The Hardest $270 I’ve Ever Saved
Despite being a socialist utopia in many other ways, you still have to pay for prescriptions and dental care in Canada. Luckily, I was on my father’s insurance plan, but that luck was set to run out on my birthday.
I had been trying to schedule a dentist’s appointment for a couple of months. Having heard only bad things about the dentists near my university, I continued to make the hour-long trip home to my childhood dentist, in part to visit my parents. My childhood dentist was also a good dentist—evidenced by the fact that he had to be scheduled months in advance. The first appointment his office tried to give me was in the middle of classes; the second seemed fine at first but later turned out to be the same date as an exam. They finally managed to squeeze me in on May 1st: the day I was slated to move into a new apartment, and a few days before my 22nd birthday.
I am pretty vigilant about my oral health. As a kid, my friends and I used to compete to see who could brush their teeth the longest. (Possibly the most wholesome activity thinkable.) I wasn’t all that concerned about the prospect of not having dental insurance.
Since I’d been squeezed in at the last minute, the dentist did my cleaning. After telling him I was officially moving into my apartment in Toronto later that day, he asked me a bunch of questions about local landmarks that I didn’t really follow, then started talking about the Toronto Raptors. I nodded and stared at the home improvement show on the monitor hovering above my head.

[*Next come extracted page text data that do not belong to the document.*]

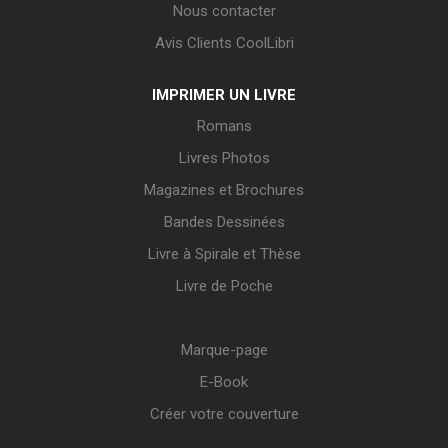
Nous contacter
Avis Clients CoolLibri
IMPRIMER UN LIVRE
Romans
Livres Photos
Magazines et Brochures
Bandes Dessinées
Livre à Spirale et Thèse
Livre de Poche
Marque-page
E-Book
Créer votre couverture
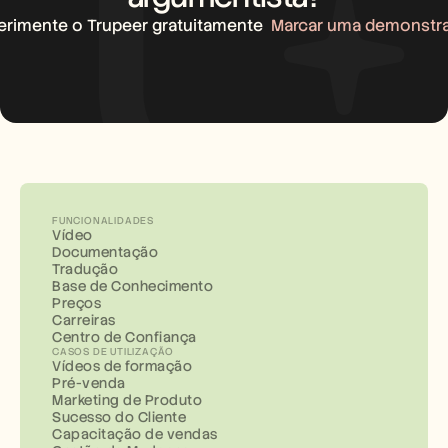
erimente o Trupeer gratuitamente
Marcar uma demonstr
FUNCIONALIDADES
Vídeo
Documentação
Tradução
Base de Conhecimento
Preços
Carreiras
Centro de Confiança
CASOS DE UTILIZAÇÃO
Vídeos de formação
Pré-venda
Marketing de Produto
Sucesso do Cliente
Capacitação de vendas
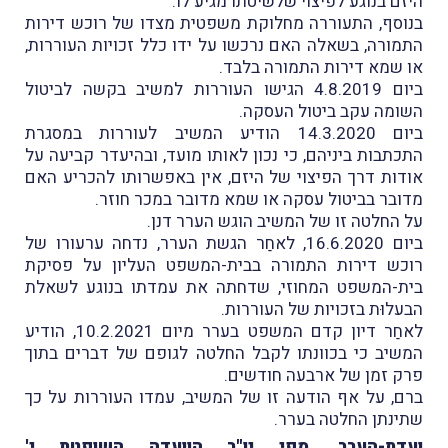
היזם בנוגע לפיצוי שלשיטתו מגיע לו.
בנוסף, התעוררה מחלוקת משפטית מצדו של רוכש דירות
התמורה, בשאלה האם נרכשו על ידו כלל זכויות העוררות,
או שמא דירות התמורה בלבד.
ביום 4.8.2019 הגישו העוררות למשיב בקשה לביטול
השומה עקב ביטול העסקה.
ביום 14.3.2020 הודיע המשיב לעוררות במסגרת
התכתבות ביניהם, כי נכון לאותו מועד, ובהיעדר קביעה על
אודות דרך הפיצוי של היזם, אין באפשרותו להכריע האם
מדובר בביטול עסקה או שמא מדובר במכר חוזר.
על החלטה זו של המשיב הוגש הערר דנן.
ביום 16.6.2020, לאחַר הגשת הערר, נדחה ערעורו של
רוכש דירות התמורה בבית-המשפט העליון על פסיקת
בית-המשפט המחוזי, שדחתה את עמדתו בנוגע לשאלת
הבעלוּת בזכויות של העוררות.
לאחַר דיון קדם המשפט בערר מיום 10.2.2021, הודיע
המשיב כי בכוונתו לקבל החלטה לגופם של דברים בתוך
פרק זמן של ארבעה חודשים.
ברם, על אף הודעה זו של המשיב, עמדו העוררות על כך
שתינתן החלטה בערר.
ועדת-הערר
, מפי יו"ר הוועדה השופטת י'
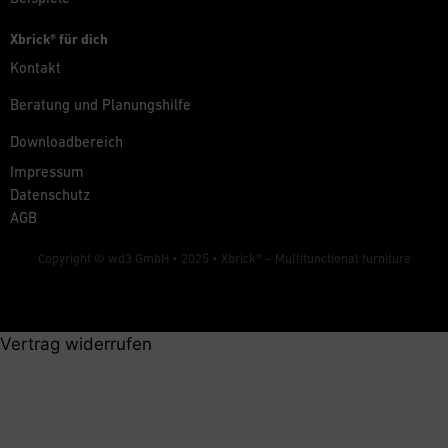
Xbrick® für dich
Kontakt
Beratung und Planungshilfe
Downloadbereich
Impressum
Datenschutz
AGB
Copyright © wd3 GmbH • 2025 •
Xbrick® – Multifunctional furniture
Vertrag widerrufen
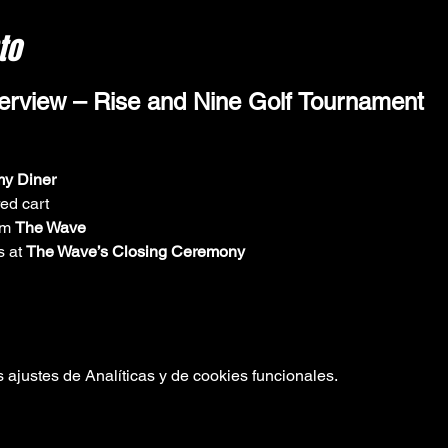
to
rview – Rise and Nine Golf Tournament
y Diner
red cart
om 
The Wave
 at 
The Wave’s Closing Ceremony
ajustes de Analíticas y de cookies funcionales.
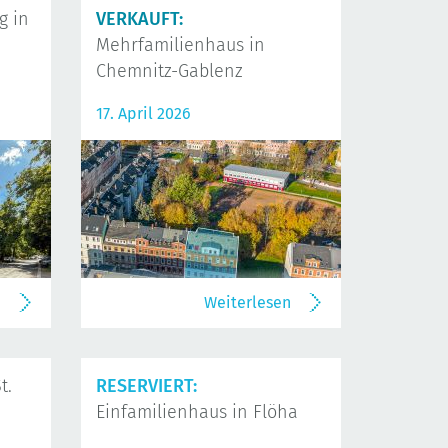
 in
VERKAUFT:
Mehrfamilienhaus in
Chemnitz-Gablenz
17. April 2026
n
Weiterlesen
t.
RESERVIERT:
Einfamilienhaus in Flöha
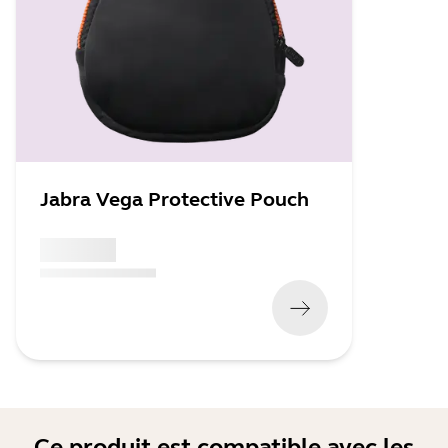
Jabra Vega Protective Pouch
x xxx,xx xx
(
x xxx,xx xx
x xxx xxx
)
Ce produit est compatible avec les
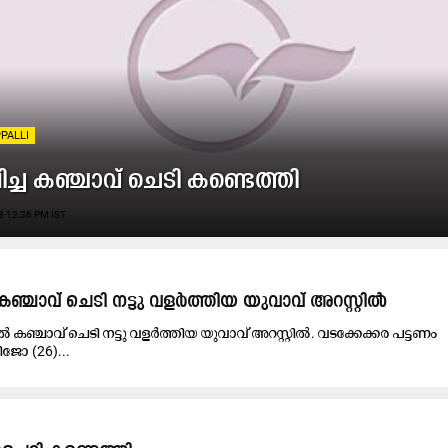
PALLI
ച്ച കഞ്ചാവ് ചെടി കണ്ടെത്തി
 12:36 PM IST
കഞ്ചാവ് ചെടി നട്ടു വളർത്തിയ യുവാവ് അറസ്റ്റിൽ
ിൽ കഞ്ചാവ് ചെടി നട്ടു വളർത്തിയ യുവാവ് അറസ്റ്റിൽ. വടക്കേക്കര പട്ടണം
ിജോ (26)...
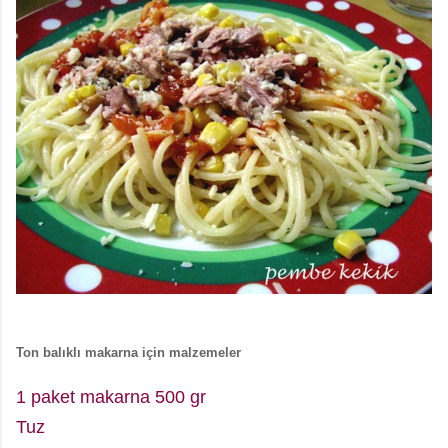
Ton balıklı makarna için malzemeler
1 paket makarna 500 gr
Tuz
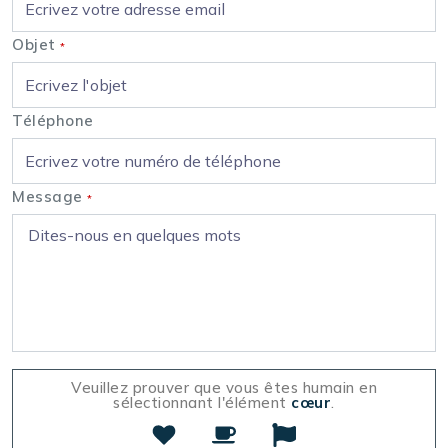
Objet
*
Téléphone
Message
*
Veuillez prouver que vous êtes humain en
sélectionnant l'élément
cœur
.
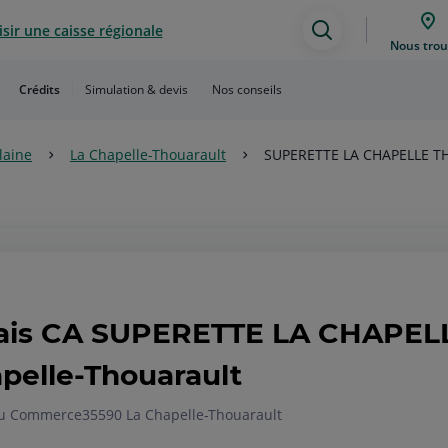
sir une caisse régionale
Assistance
Nous trou
de
Crédits
Simulation & devis
Nos conseils
recherche
ilaine
La Chapelle-Thouarault
SUPERETTE LA CHAPELLE 
ais CA SUPERETTE LA CHAPEL
pelle-Thouarault
du Commerce
35590 La Chapelle-Thouarault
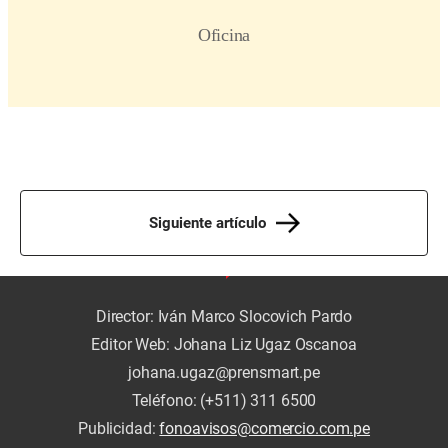
Siguiente artículo
Director: Iván Marco Slocovich Pardo
Editor Web: Johana Liz Ugaz Oscanoa
johana.ugaz@prensmart.pe
Teléfono: (+511) 311 6500
Publicidad:
fonoavisos@comercio.com.pe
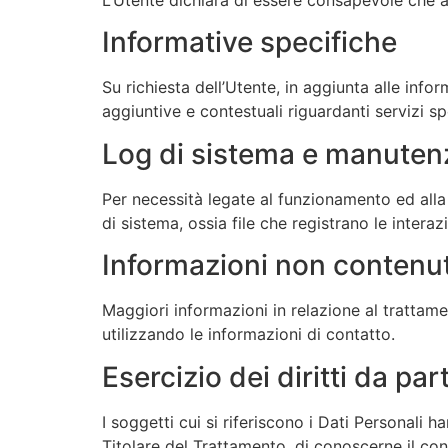
L’Utente dichiara di essere consapevole che al 
Informative specifiche
Su richiesta dell’Utente, in aggiunta alle inf
aggiuntive e contestuali riguardanti servizi spe
Log di sistema e manuten
Per necessità legate al funzionamento ed alla
di sistema, ossia file che registrano le intera
Informazioni non contenut
Maggiori informazioni in relazione al trattam
utilizzando le informazioni di contatto.
Esercizio dei diritti da par
I soggetti cui si riferiscono i Dati Personali 
Titolare del Trattamento, di conoscerne il cont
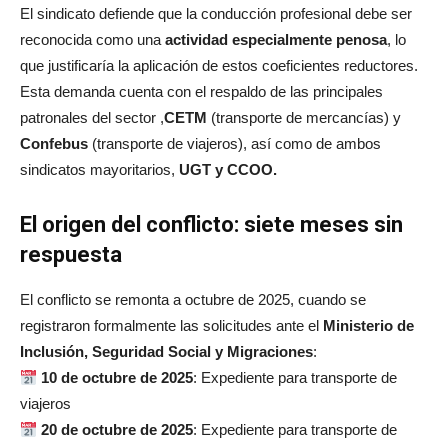
El sindicato defiende que la conducción profesional debe ser
reconocida como una
actividad especialmente penosa
, lo
que justificaría la aplicación de estos coeficientes reductores.
Esta demanda cuenta con el respaldo de las principales
patronales del sector ,
CETM
(transporte de mercancías) y
Confebus
(transporte de viajeros), así como de ambos
sindicatos mayoritarios,
UGT y CCOO.
El origen del conflicto: siete meses sin
respuesta
El conflicto se remonta a octubre de 2025, cuando se
registraron formalmente las solicitudes ante el
Ministerio de
Inclusión, Seguridad Social y Migraciones
:
10 de octubre de 2025
: Expediente para transporte de
viajeros
20 de octubre de 2025
: Expediente para transporte de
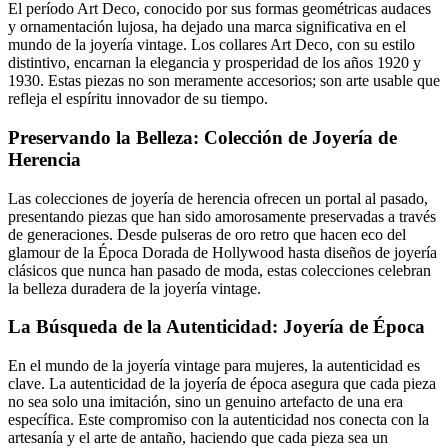
El período Art Deco, conocido por sus formas geométricas audaces
y ornamentación lujosa, ha dejado una marca significativa en el
mundo de la joyería vintage. Los collares Art Deco, con su estilo
distintivo, encarnan la elegancia y prosperidad de los años 1920 y
1930. Estas piezas no son meramente accesorios; son arte usable que
refleja el espíritu innovador de su tiempo.
Preservando la Belleza: Colección de Joyería de
Herencia
Las colecciones de joyería de herencia ofrecen un portal al pasado,
presentando piezas que han sido amorosamente preservadas a través
de generaciones. Desde pulseras de oro retro que hacen eco del
glamour de la Época Dorada de Hollywood hasta diseños de joyería
clásicos que nunca han pasado de moda, estas colecciones celebran
la belleza duradera de la joyería vintage.
La Búsqueda de la Autenticidad: Joyería de Época
En el mundo de la joyería vintage para mujeres, la autenticidad es
clave. La autenticidad de la joyería de época asegura que cada pieza
no sea solo una imitación, sino un genuino artefacto de una era
específica. Este compromiso con la autenticidad nos conecta con la
artesanía y el arte de antaño, haciendo que cada pieza sea un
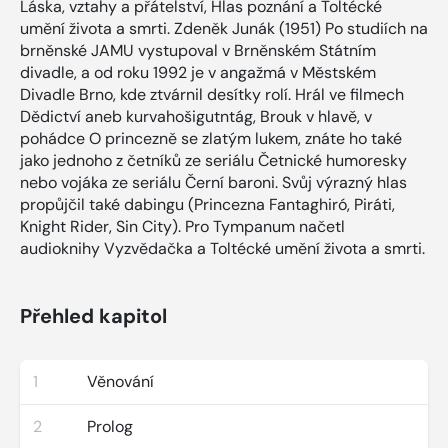
Láska, vztahy a přátelství, Hlas poznání a Toltécké
umění života a smrti. Zdeněk Junák (1951) Po studiích na
brněnské JAMU vystupoval v Brněnském Státním
divadle, a od roku 1992 je v angažmá v Městském
Divadle Brno, kde ztvárnil desítky rolí. Hrál ve filmech
Dědictví aneb kurvahošigutntág, Brouk v hlavě, v
pohádce O princezně se zlatým lukem, znáte ho také
jako jednoho z četníků ze seriálu Četnické humoresky
nebo vojáka ze seriálu Černí baroni. Svůj výrazný hlas
propůjčil také dabingu (Princezna Fantaghiró, Piráti,
Knight Rider, Sin City). Pro Tympanum načetl
audioknihy Vyzvědačka a Toltécké umění života a smrti.
Přehled kapitol
1
Věnování
2
Prolog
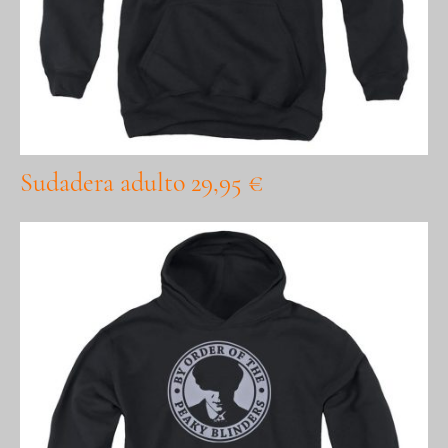
Sudadera adulto 29,95 €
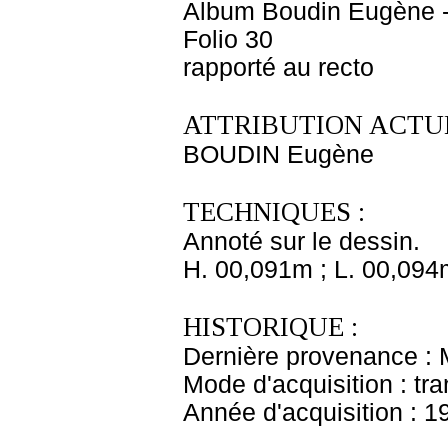
Album Boudin Eugène 
Folio 30
rapporté au recto
ATTRIBUTION ACTUE
BOUDIN Eugène
TECHNIQUES :
Annoté sur le dessin.
H. 00,091m ; L. 00,094
HISTORIQUE :
Dernière provenance :
Mode d'acquisition : tr
Année d'acquisition : 1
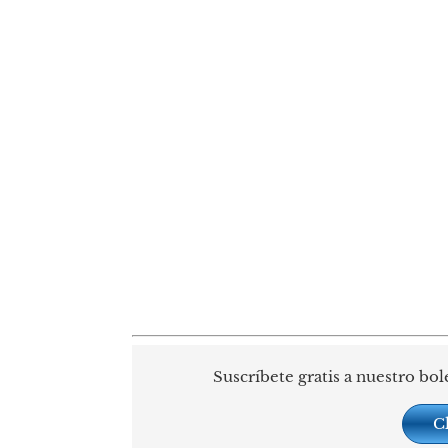
Suscríbete gratis a nuestro bol
C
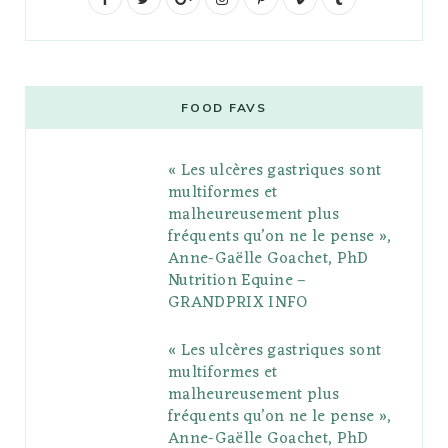
a
w
o
n
i
i
u
c
i
o
s
n
m
m
e
t
g
t
t
e
b
FOOD FAVS
b
t
l
a
e
o
l
« Les ulcères gastriques sont
o
e
e
g
r
r
multiformes et
o
r
P
r
e
malheureusement plus
fréquents qu’on ne le pense »,
k
l
a
s
Anne-Gaëlle Goachet, PhD
u
m
t
Nutrition Equine –
GRANDPRIX INFO
s
« Les ulcères gastriques sont
multiformes et
malheureusement plus
fréquents qu’on ne le pense »,
Anne-Gaëlle Goachet, PhD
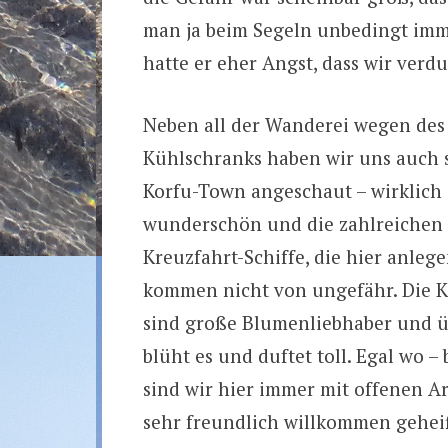
man ja beim Segeln unbedingt imme
hatte er eher Angst, dass wir verdu
Neben all der Wanderei wegen des
Kühlschranks haben wir uns auch
Korfu-Town angeschaut – wirklich
wunderschön und die zahlreichen
Kreuzfahrt-Schiffe, die hier anleg
kommen nicht von ungefähr. Die K
sind große Blumenliebhaber und ü
blüht es und duftet toll. Egal wo – 
sind wir hier immer mit offenen 
sehr freundlich willkommen gehe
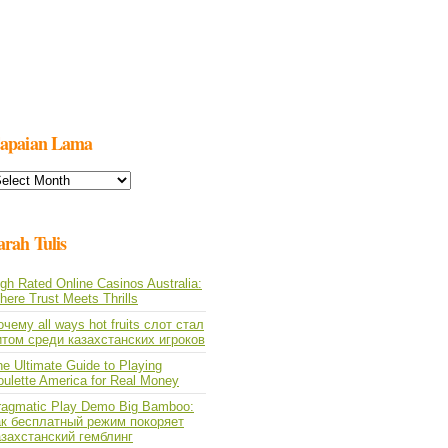
apaian Lama
apaian
ama
arah Tulis
gh Rated Online Casinos Australia:
ere Trust Meets Thrills
чему all ways hot fruits слот стал
итом среди казахстанских игроков
e Ultimate Guide to Playing
oulette America for Real Money
ragmatic Play Demo Big Bamboo:
ак бесплатный режим покоряет
азахстанский гемблинг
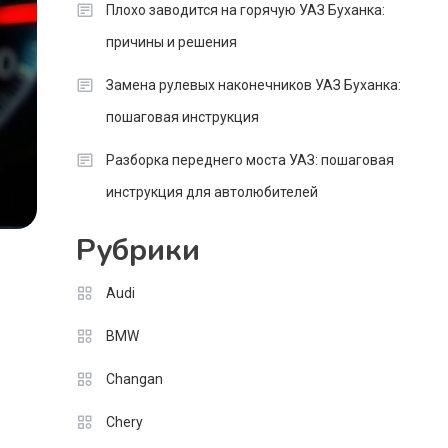
Плохо заводится на горячую УАЗ Буханка:
причины и решения
Замена рулевых наконечников УАЗ Буханка:
пошаговая инструкция
Разборка переднего моста УАЗ: пошаговая
инструкция для автолюбителей
Рубрики
Audi
BMW
Changan
Chery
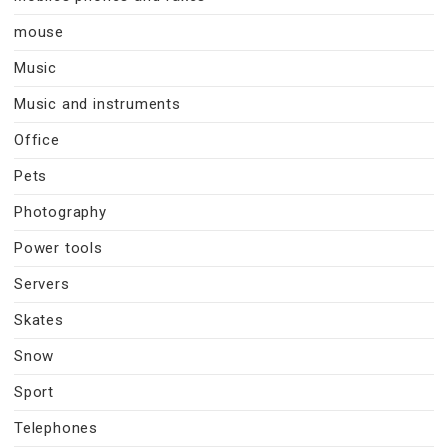
mouse
Music
Music and instruments
Office
Pets
Photography
Power tools
Servers
Skates
Snow
Sport
Telephones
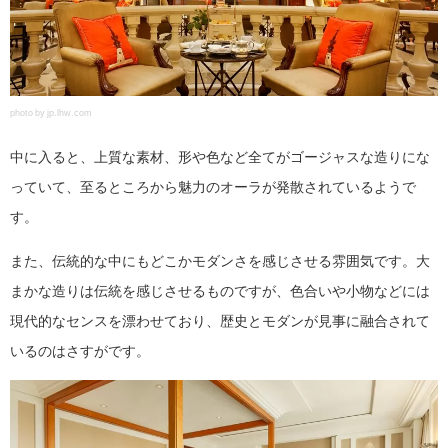
photo by jp.lhw.com
中に入ると、上質な素材、形や色など全てがゴージャスな造りにな
っていて、至るところから魅力のオーラが発散されているようで
す。
また、伝統的な中にもどこかモダンさを感じさせる雰囲気です。大
まかな造りは伝統を感じさせるものですが、色合いや小物などには
現代的なセンスを漂わせており、歴史とモダンが見事に融合されて
いるのはさすがです。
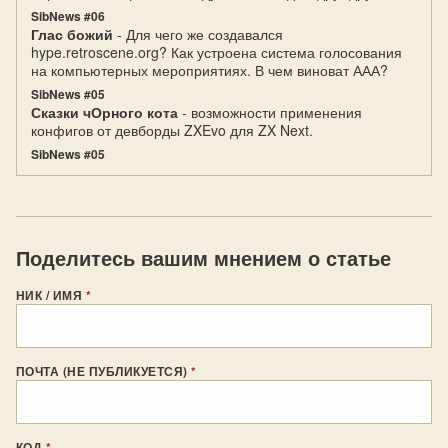
SibNews #06
Глас божий
- Для чего же создавался
hype.retroscene.org? Как устроена система голосования
на компьютерных мероприятиях. В чем виноват ААА?
SibNews #05
Сказки чОрного кота
- возможности применения
конфигов от девборды ZXEvo для ZX Next.
SibNews #05
Поделитесь вашим мнением о статье
НИК / ИМЯ
*
ПОЧТА (НЕ ПУБЛИКУЕТСЯ)
*
КОД
*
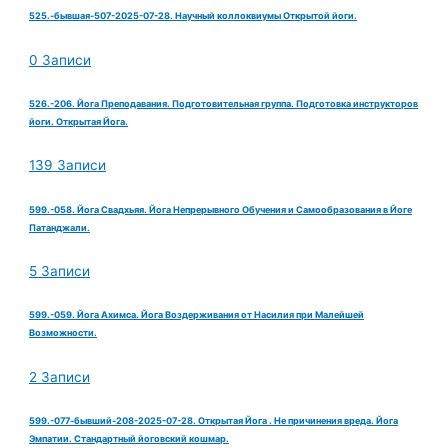
525.-бывшая-507-2025-07-28. Научный коллоквиумы Открытой йоги.
0 Записи
526.-206. Йога Преподавания. Подготовительная группа. Подготовка инструкторов
йоги. Открытая Йога.
139 Записи
599.-058. Йога Свадхьяя. Йога Непрерывного Обучения и Самообразования в Йоге
Патанджали.
5 Записи
599.-059. Йога Ахимса. Йога Воздерживания от Насилия при Малейшей
Возможности.
2 Записи
599.-077-бывший-208-2025-07-28. Открытая Йога . Не причинения вреда. Йога
Эмпатии. Стандартный йоговский кошмар.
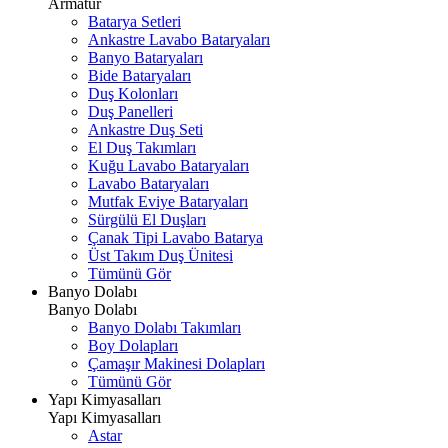
Armatür
Batarya Setleri
Ankastre Lavabo Bataryaları
Banyo Bataryaları
Bide Bataryaları
Duş Kolonları
Duş Panelleri
Ankastre Duş Seti
El Duş Takımları
Kuğu Lavabo Bataryaları
Lavabo Bataryaları
Mutfak Eviye Bataryaları
Sürgülü El Duşları
Çanak Tipi Lavabo Batarya
Üst Takım Duş Ünitesi
Tümünü Gör
Banyo Dolabı
Banyo Dolabı
Banyo Dolabı Takımları
Boy Dolapları
Çamaşır Makinesi Dolapları
Tümünü Gör
Yapı Kimyasalları
Yapı Kimyasalları
Astar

He finally took his fingers out of my mouth. “So,” he said nonchalantly, “you have two cavities.”
What? I hadn’t had a cavity since I was about six years-old. I reflected guiltily on all the sugary orange juice I’d drank over the past few months.
“They’re very small right now. You probably don’t need to worry about them until your next checkup.”
“Um … my dental insurance runs out in three days,” I blurted.
“Oh. I thought you had a job?”
I shook my head. “Not yet.”
The receptionist offered to call me if they had a cancellation the next day. Fillings turned out to cost $135 each, for a potential total of $270. This was less than I would’ve guessed they’d cost, but still more than I felt I was willing to pay. I considered staying the extra day and seeing if a spot opened up and then remembered that I was supposed to be handing in a rent check for my new apartment later that day. Frick.
I drove to my mom’s work to ask for her opinion. She suggested that I call around to other dentists’ offices in the area and see if anyone could fit me in that day. I am not a big fan of making phone calls. I’ve overcome that feeling to a certain extent after working as a receptionist, but the prospect of calling a dozen dentists was still unappealing. My immediate instinct was to not change my plans and to ignore the cavities. I resolved to only drink water and beer for the rest of my life. Maybe I’d get a job with dental insurance before the cavities got worse, or, if I had to, I could shell out the $270.
Then I remembered that I graduated with a film degree, it’s 2014, and that $270 could go to my student loans. I started making calls; I phoned the first place that came to mind. They had a spot for the next morning, but they only had about 45 minutes available and could probably fill one of the cavities in that time. Well, $135 saved was better than nothing. The receptionist said she could book me in for the appointment and to call her back within an hour if I found someone who could do both teeth. I retreated home to make more phone calls.
First I called my apartment building. They said it was fine if I handed in my rent check the next day. (Phew.)
I Googled the phone numbers of all the dentists in the area; two didn’t pick up (lunch?); one said they’d call back (yeah, right); one was actually a dental lab (oops). A few didn’t have any openings. I called a newly opened dental office within walking distance of my house.
I launched into my spiel: “Hi, I know this is a long shot, but I was wondering if you had space available for two cavity fillings today or tomorrow.”
“We do, if you come right now.”
I told her I’d call right back after checking one or two things and then proceeded to lie down on the ground and panic. I didn’t know how my parents’ insurance worked. I knew in the States that only certain places were “in network” and had no clue if it was the same in Canada. And what if this dentist sucked and they infected my mouth or something? Is that a thing? (Please do not tell me if that is a thing.) I took a deep breath, got up, and made some more phone calls: I called my mom to find out how the insurance worked; I called the first place back to tell them I didn’t need the appointment, about 10 minutes shy of the hour deadline; and then I called the last place back to tell them I’d be there in five minutes.
The appointment took roughly 40 minutes. The dentist was a nice dude and everything seemed perfectly legitimate. Scheduling the appointment took as long if not longer than the actual appointment itself and all the artificially imposed deadlines were more stressful than the actual “procedure.” Even though it meant going to two dentists in one day, I’m glad that I managed to handle the problem mostly like a grown-up and to not defer it, which I would have regretted massively later.